What you need to do:
Please return each row below that contains the string "books". Case matters, so a row counts only if its capitalization matches.

Input rows:

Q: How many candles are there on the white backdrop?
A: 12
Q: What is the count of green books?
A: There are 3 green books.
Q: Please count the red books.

Exercise answer:
Q: What is the count of green books?
A: There are 3 green books.
Q: Please count the red books.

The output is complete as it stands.